3/30/10

A Renewed Focus ...

"Turn my heart toward Your statutes, and not toward selfish gain. Turn my eyes away from worthless things; preserve my life according to Your Word." Psalm 119.36-37

I would like to think that in and of myself, I can turn my own heart and eyes. Focus them on Jesus and lose the nasty self-centered focus that tends to be my way of life. But I can't. Like the psalmist, I must cry out to the Lord. Ask for the empowerment of the Holy Spirit to "turn" me away from selfishness that I might embrace the Word of the Lord and a self-less attitude that pervades my heart, my actions, my days. It's actually self-centered of me to think that I can do it. But how often do I try and live like I can do it all! How exhausted I find myself.
This morning was a fresh reminder to ask God to be my guide in the matter of heart changing and heart direction. That He would help me turn my eyes to what really counts today. I can't. But through His power, I can be changed and my heart re-centered on an eternal perspective. Maybe this will encourage some of you today as well.

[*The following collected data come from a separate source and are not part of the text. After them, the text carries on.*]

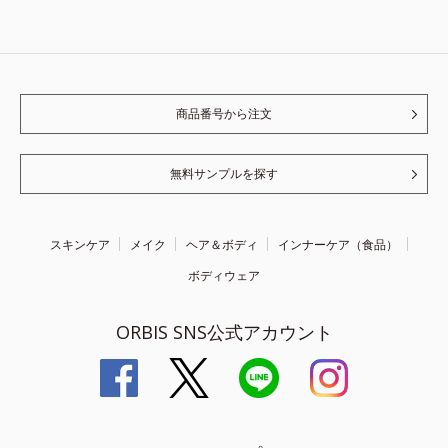
商品番号から注文
無料サンプルを探す
スキンケア
メイク
ヘア＆ボディ
インナーケア（食品）
ボディウェア
ORBIS SNS公式アカウント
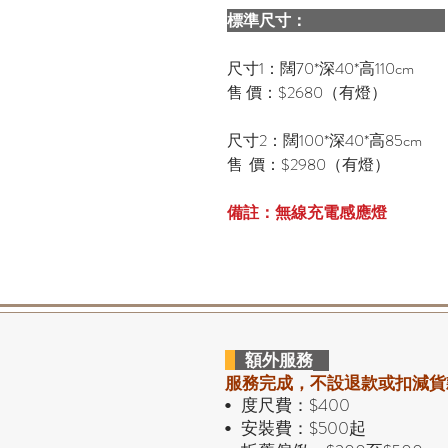
標準尺寸：
尺寸1：闊70*深40*高110cm
售 價：$2680（有燈）
尺寸2：闊100*深40*高85cm
售 價：$2980（有燈）
備註：無線充電感應燈
額外服務
服務完成，不設退款或扣減貨
度尺費：$400
•
安裝費：$500起
•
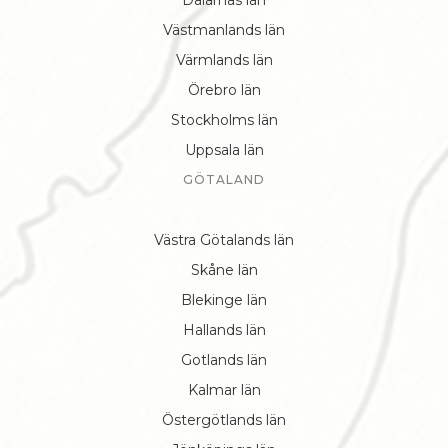
Västmanlands län
Värmlands län
Örebro län
Stockholms län
Uppsala län
GÖTALAND
Västra Götalands län
Skåne län
Blekinge län
Hallands län
Gotlands län
Kalmar län
Östergötlands län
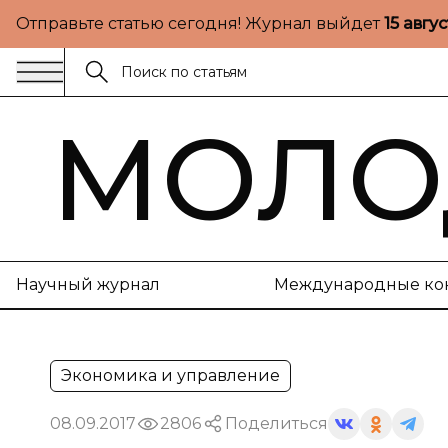
Отправьте статью сегодня! Журнал выйдет
15 авгу
МОЛО
Научный журнал
Международные ко
Экономика и управление
08.09.2017
2806
Поделиться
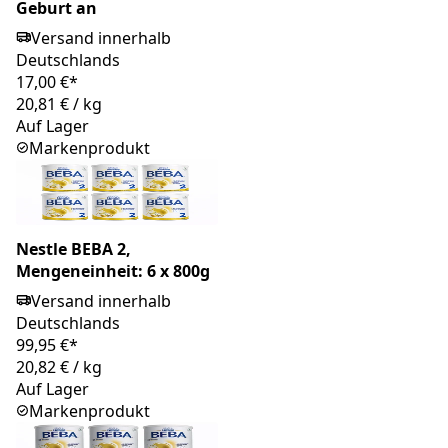
Geburt an
Versand innerhalb
Deutschlands
17,00 €*
20,81 €
/
kg
Auf Lager
Markenprodukt
Nestle BEBA 2,
Mengeneinheit: 6 x 800g
Versand innerhalb
Deutschlands
99,95 €*
20,82 €
/
kg
Auf Lager
Markenprodukt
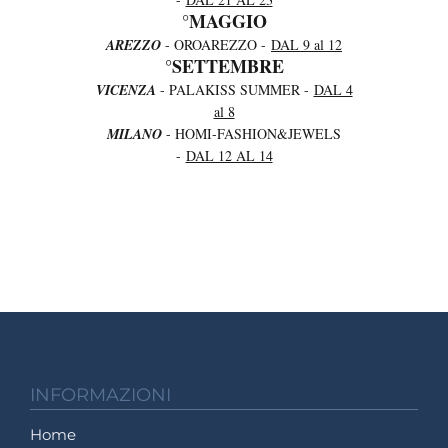
°MAGGIO
AREZZO
- OROAREZZO -
DAL 9 al 12
°SETTEMBRE
VICENZA
- PALAKISS SUMMER -
DAL 4
al 8
MILANO
- HOMI-FASHION&JEWELS
-
DAL 12 AL 14
INFORMAZIONI
Home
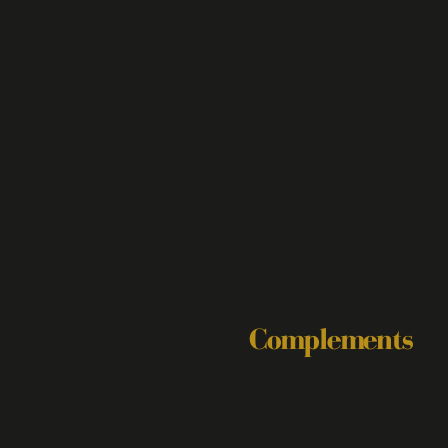
Complements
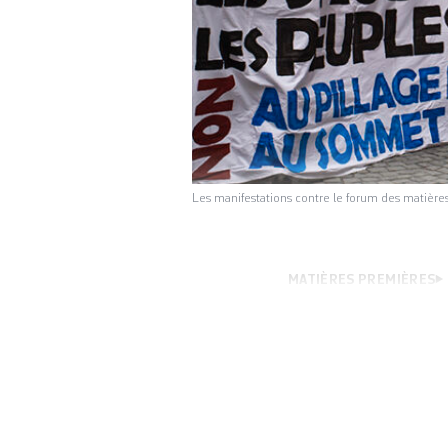
Les manifestations contre le forum des matière
MATIÈRES PREMIÈRES
ses conséquences 
qui aura lieu du 1
Pillage1>Les orga
Sud Global, Ensem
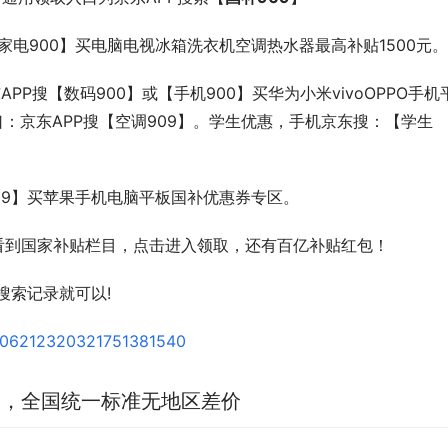
【家电900】买电脑电视冰箱洗衣机空调热水器最高补贴1500元。
PP搜【数码900】或【手机900】买华为小米vivoOPPO手机
：京东APP搜【空调909】。学生优惠，手机京东搜：【学生
909】买苹果手机电脑平板国补优惠券专区。
 ，看到国家补贴栏目，点击进入领取，还有百亿补贴红包！
搜索记录就可以!
解读，全国统一标准无地区差价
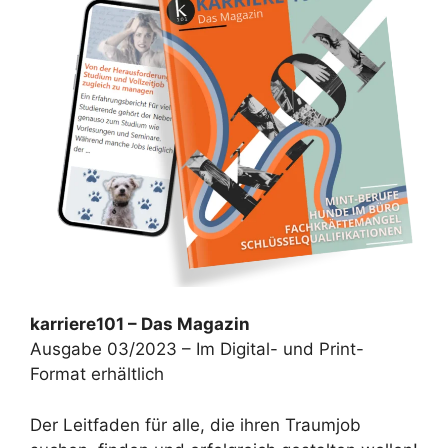
karriere101 – Das Magazin
Ausgabe 03/2023 – Im Digital- und Print-
Format erhältlich
Der Leitfaden für alle, die ihren Traumjob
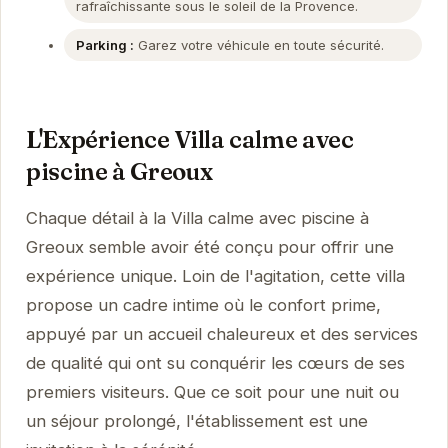
rafraîchissante sous le soleil de la Provence.
Parking :
Garez votre véhicule en toute sécurité.
L'Expérience Villa calme avec
piscine à Greoux
Chaque détail à la Villa calme avec piscine à
Greoux semble avoir été conçu pour offrir une
expérience unique. Loin de l'agitation, cette villa
propose un cadre intime où le confort prime,
appuyé par un accueil chaleureux et des services
de qualité qui ont su conquérir les cœurs de ses
premiers visiteurs. Que ce soit pour une nuit ou
un séjour prolongé, l'établissement est une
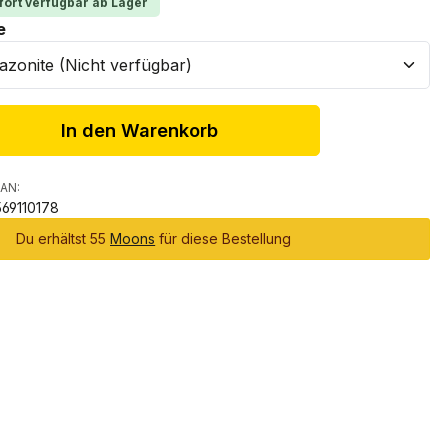
fort verfügbar ab Lager
auswählen
e
In den Warenkorb
AN:
69110178
Du erhältst 55
Moons
für diese Bestellung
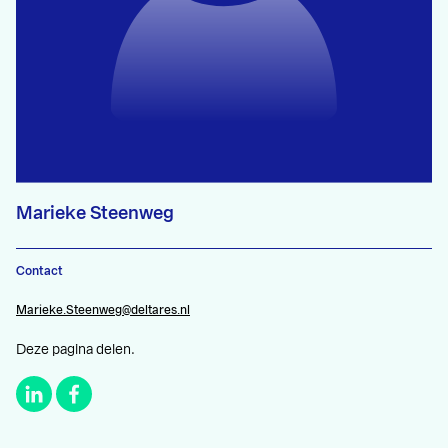
Marieke Steenweg
Contact
Marieke.Steenweg@deltares.nl
Deze pagina delen.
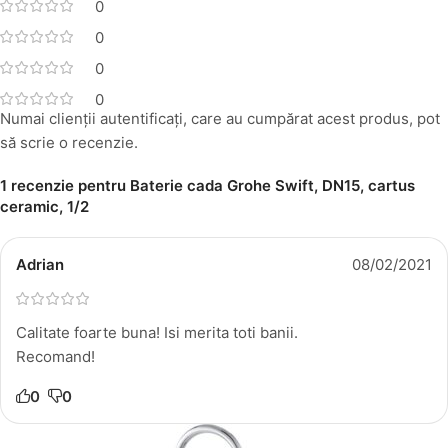
0
0
0
0
Numai clienții autentificați, care au cumpărat acest produs, pot
să scrie o recenzie.
1 recenzie pentru
Baterie cada Grohe Swift, DN15, cartus
ceramic, 1/2
Adrian
08/02/2021
Calitate foarte buna! Isi merita toti banii.
Recomand!
0
0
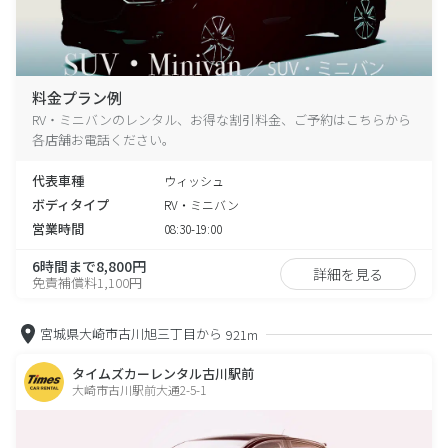
料金プラン例
RV・ミニバンのレンタル、お得な割引料金、ご予約はこちらから
各店舗お電話ください。
代表車種
ウィッシュ
ボディタイプ
RV・ミニバン
営業時間
08:30-19:00
6時間まで8,800円
詳細を見る
免責補償料1,100円
宮城県大崎市古川旭三丁目から
921m
タイムズカーレンタル古川駅前
大崎市古川駅前大通2-5-1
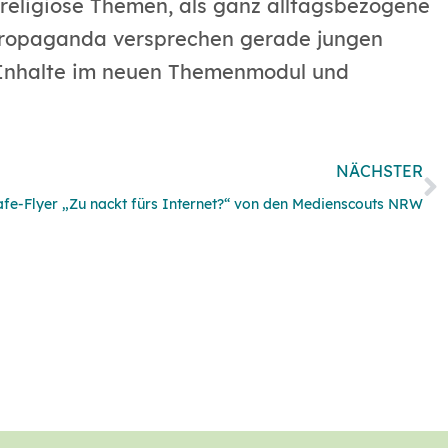
 religiöse Themen, als ganz alltagsbezogene
 Propaganda versprechen gerade jungen
ne-Inhalte im neuen Themenmodul und
NÄCHSTER
afe-Flyer „Zu nackt fürs Internet?“ von den Medienscouts NRW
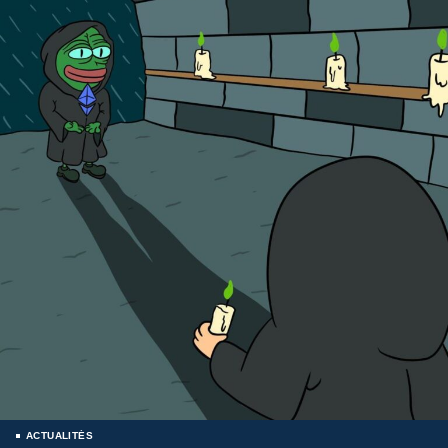
ACTUALITÉS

***on a completely different side note - I am getting ready to start a sourdough starter that HomeJoys inspired me to do. I think I will blog about my failure/success in the upcoming days/weeks! Keep you posted ...***

1 comment:

  1. This could not have come at a better time! I need His grace to accept His grace.

    I'm looking forward to the sour dough post. I've been wanting to make some as well, but I think I'll wait to see how yours turns out.